### Short task
Print the passage of the text on Meta's TAO cache layer that opens with the words containing "This uniformity is" and closes with "of those calls.", without changing anything.

## Start Text

Meta's distributed stack is built around TAO — the social-graph cache layer — which serves graph reads (who-likes-what, who-friends-whom, what-comments-on-what) at billions of queries per second. TAO sits in front of a sharded MySQL data plane and exploits two facts: graph reads are vastly more frequent than writes, and stale-by-seconds answers are acceptable for nearly every read. The stack achieves this with a regional-leader pattern, single-master writes per shard, and a deliberate choice of eventual consistency that lets caches in every region serve fresh-enough data without coordinating on each read. This chapter walks through the graph data model, TAO's cache hierarchy, the regional-leader topology, and the consistency trade-offs that make the whole thing tractable.
The social graph as a data model
The first thing to understand about Meta's stack is that everything is a graph object or a graph association — and that this single representation choice cascades into every other design decision. A user is an object. A post is an object. A photo is an object. A "user X likes post Y" is an association. A "user X is friends with user Y" is an association. A "comment C is on post P" is an association. The schema for objects is sparse — different object types have different fields — but the schema for associations is uniform: a typed edge from one object to another, with a small payload and a timestamp.
This uniformity is the reason TAO can be a single service that handles every kind of read. There are no per-feature caches, no per-feature query planners, no per-feature replication strategies. There is exactly one read API — assoc_range(id, type, offset, limit) and assoc_count(id, type) and obj_get(id) — and every product feature is a composition of those calls.
obj_get + assoc_range calls — which is what makes a single cache layer (TAO) sufficient for the entire product surface.Why a uniform association model beats per-feature schemas: a relational schema with friends, likes, comments as separate tables forces the application to know which table to query for which feature. Adding a new feature (say "saved posts") means adding a new table, a new query path, a new caching strategy. The graph model trades a slightly fattier per-row representation for the property that any new feature is just a new edge type — no schema migration, no new cache, no new query planner. At Meta's release cadence (multiple feature ships per week, hundreds of teams), this is the difference between a stack that scales with feature count and a stack that doesn't.

## End Text
## Start Dataset content

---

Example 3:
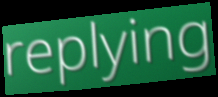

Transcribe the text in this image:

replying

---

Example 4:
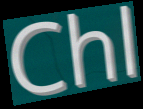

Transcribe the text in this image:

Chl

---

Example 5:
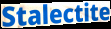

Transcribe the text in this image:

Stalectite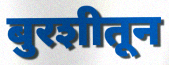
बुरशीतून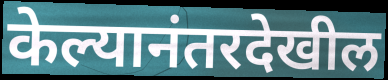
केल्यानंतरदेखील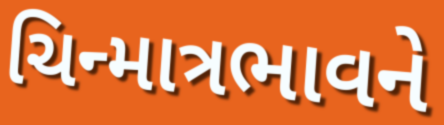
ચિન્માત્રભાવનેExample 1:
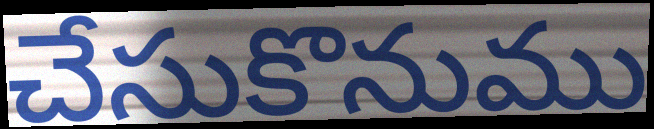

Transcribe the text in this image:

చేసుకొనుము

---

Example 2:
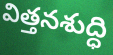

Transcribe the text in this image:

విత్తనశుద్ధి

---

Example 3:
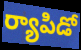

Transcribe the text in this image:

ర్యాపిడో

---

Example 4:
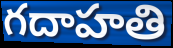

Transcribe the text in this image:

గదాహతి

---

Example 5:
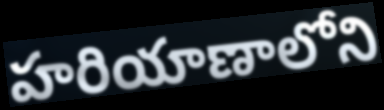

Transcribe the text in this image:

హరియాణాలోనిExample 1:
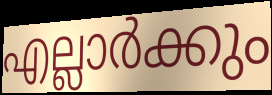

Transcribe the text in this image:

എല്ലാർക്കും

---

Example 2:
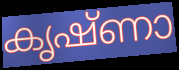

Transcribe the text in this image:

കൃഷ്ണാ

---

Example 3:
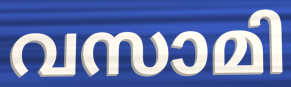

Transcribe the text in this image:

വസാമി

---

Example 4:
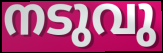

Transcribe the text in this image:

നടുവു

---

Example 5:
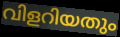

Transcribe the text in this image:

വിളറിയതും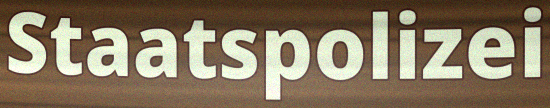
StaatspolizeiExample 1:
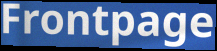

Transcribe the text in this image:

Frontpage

## End Dataset content
## Start Dataset content

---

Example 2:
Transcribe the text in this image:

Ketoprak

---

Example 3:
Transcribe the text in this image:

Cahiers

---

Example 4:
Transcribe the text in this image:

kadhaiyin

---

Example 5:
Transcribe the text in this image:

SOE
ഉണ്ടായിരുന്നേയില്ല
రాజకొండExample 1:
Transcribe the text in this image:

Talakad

## End Dataset content
## Start Dataset content

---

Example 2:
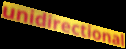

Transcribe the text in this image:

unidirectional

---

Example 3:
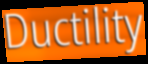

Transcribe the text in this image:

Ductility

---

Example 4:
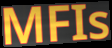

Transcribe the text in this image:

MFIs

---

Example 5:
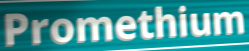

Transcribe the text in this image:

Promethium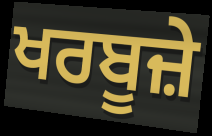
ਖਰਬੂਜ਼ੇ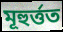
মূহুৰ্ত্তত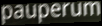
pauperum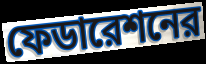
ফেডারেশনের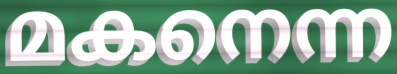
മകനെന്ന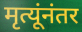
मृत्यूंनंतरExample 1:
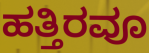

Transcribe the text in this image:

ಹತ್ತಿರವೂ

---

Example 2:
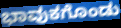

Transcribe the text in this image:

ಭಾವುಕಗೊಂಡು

## End Dataset content

### Correct output
This uniformity is the reason TAO can be a single service that handles every kind of read. There are no per-feature caches, no per-feature query planners, no per-feature replication strategies. There is exactly one read API — assoc_range(id, type, offset, limit) and assoc_count(id, type) and obj_get(id) — and every product feature is a composition of those calls.